The Madras high court, in a judgement, has said all vehicles sold in Tamil Nadu after 1 September 2021, must be sold with a compulsory bumper-to-bumper insurance cover every year in addition to personal accident cover
NEW DELHI: When it comes to motor insurance in India, every driver has to carry at least a minimum of a third-party insurance policy, as per the Motor Vehicle Act. To drive a vehicle without insurance is a punishable offence.
The law was drafted and brought in effect to safeguard the interest of a third party that suffers injuries or property damage due to an accident with the involvement of an insured vehicle. However, the own-damage insurance cover is optional, while the personal accident cover is necessary only for the owner-driver of the car.
In this piece, we will look at how will the new bumper-to-bumper insurance of the vehicle impact the consumer wallet?
What is the new vehicle insurance order?
The Madras high court, in a judgement, has said all vehicles sold in Tamil Nadu after 1 September 2021, must be sold with a compulsory bumper-to-bumper insurance cover every year in addition to personal accident cover for all the occupants including the owner, driver, and passengers of the vehicle for straight five years.
Ankit Agrawal, CEO and co-founder, InsuranceDekho.com, said, "The ruling is expected to make vehicle owners pay heed towards the interest of driver, passengers, and third parties along with themselves. It may also avoid unwanted liability being levied on the owner of a vehicle since at present, bumper to bumper is optional, and there is provision to elongate it beyond five years."
Pranav Srivastava, partner, Phoenix Legal, said the high courts in India, when exercising writ jurisdiction, do have extra-territorial/ pan-India powers, i.e., powers to issue directions, orders or writs to persons, authorities or governments located outside the territorial jurisdiction of the said courts. "However, in the present case, the Orders have been passed by the High Court of Judicature at Madras while exercising civil appellate jurisdiction and not the writ jurisdiction.
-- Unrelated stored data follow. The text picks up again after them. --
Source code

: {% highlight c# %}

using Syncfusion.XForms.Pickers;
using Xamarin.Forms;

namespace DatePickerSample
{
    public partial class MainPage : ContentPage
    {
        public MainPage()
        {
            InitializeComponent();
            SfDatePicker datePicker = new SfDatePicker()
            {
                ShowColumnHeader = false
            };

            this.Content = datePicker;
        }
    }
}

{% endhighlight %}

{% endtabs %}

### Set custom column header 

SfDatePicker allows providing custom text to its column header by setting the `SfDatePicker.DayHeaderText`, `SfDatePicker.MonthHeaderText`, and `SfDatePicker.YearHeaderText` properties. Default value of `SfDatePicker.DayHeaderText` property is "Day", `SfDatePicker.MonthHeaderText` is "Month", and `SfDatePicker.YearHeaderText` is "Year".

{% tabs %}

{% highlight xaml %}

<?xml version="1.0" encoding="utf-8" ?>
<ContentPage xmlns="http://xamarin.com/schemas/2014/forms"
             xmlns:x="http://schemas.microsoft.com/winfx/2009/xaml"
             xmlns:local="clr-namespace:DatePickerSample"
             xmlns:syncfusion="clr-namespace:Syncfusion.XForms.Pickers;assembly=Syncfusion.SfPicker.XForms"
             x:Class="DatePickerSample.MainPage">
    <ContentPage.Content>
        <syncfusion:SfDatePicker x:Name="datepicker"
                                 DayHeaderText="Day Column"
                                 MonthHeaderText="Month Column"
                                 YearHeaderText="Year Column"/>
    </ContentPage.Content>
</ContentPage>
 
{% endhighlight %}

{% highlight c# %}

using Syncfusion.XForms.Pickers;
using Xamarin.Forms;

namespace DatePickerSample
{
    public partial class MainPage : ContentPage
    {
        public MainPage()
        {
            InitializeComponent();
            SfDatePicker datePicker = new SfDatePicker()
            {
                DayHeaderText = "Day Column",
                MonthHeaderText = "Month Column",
Also, the Orders only direct the transport department in Chennai to ensure compliance and arrays the Transport Department, Chennai and the Joint Transport Commissioner, Chennai, as parties. Therefore, in our view, the Orders will not have a pan-India application and will apply only to the State of Tamil Nadu," said Srivastava.
Impact of mandatory bumper-to-bumper insurance on customers
The order pronounced by the court will directly impact the insurance sector as well as customers in Tamil Nadu.
"To understand the effect, firstly one needs to know the importance of motor insurance. It is the second-largest business segment of the insurance industry that contributes around 40% of the total premium collected by the general insurance companies, in which approximately 41% of the premium share comes from the own-damage insurance cover that the court has made mandatory," Agrawal said.
"Besides, at present, almost 65-70% of the two-wheelers running on the roads avoid the possession of own-damage policy by the second year, while approximately 20% to 30% of the four-wheelers tends to shun the owning of own-damage policy by the fourth year. It shows the scope of coverage lies under this own-damage insurance cover," he said.
Industry experts anticipate that the new rule may push up cost of vehicle purchases 8-10%. For bikes, this may rise by ₹5,000-6,000, for entry-level cars by ₹50,000, and SUVs by more than Rs2 lakh. The rise in prices can make customers pay up to Rs1,000 more as down payment for two-wheelers, Rs10,000-12,000 more for four-wheelers. Overall this order will make car prices dearer by Rs50,000 to Rs5 Lakh, as per car dealers and experts.
Agrawal said, "Currently, the price of a one-year insurance policy costs around 3% of the car's value. But, post court's decision, the car dealers will have to sell vehicles with 5-year mandatory bumper-to-bumper insurance that will enhance the vehicle prices which can bring a massive upfront expense for customers."
The domestic insurance sectors has been adopting measures to provide flexibility to customers to ease their insurance experience. Many companies offer per month payment options based on the policy to help customers purchase a policy without affecting their budget, but the revised law can impact the monthly payments too. The move is expected to be counterproductive and might end up curbing the volume of car and bike sales since it can put extra burden on customers' pockets.
Some car marketers assume that the decision could also against the holistic perspective of the auto sector, while a few feel that in such a scenario, the Insurance Regulatory and Development Authority of India (IRDAI), should modify the premium structure to provide some relief to customers as it did in 2020 by ordering the withdrawal of compulsory long-term insurance for new vehicles. "Based on the facts, it is validated that this decision can hit the customer's pockets badly and might change or delay their vehicle purchasing decision, which could cause trouble for the auto industry," said Agrawal.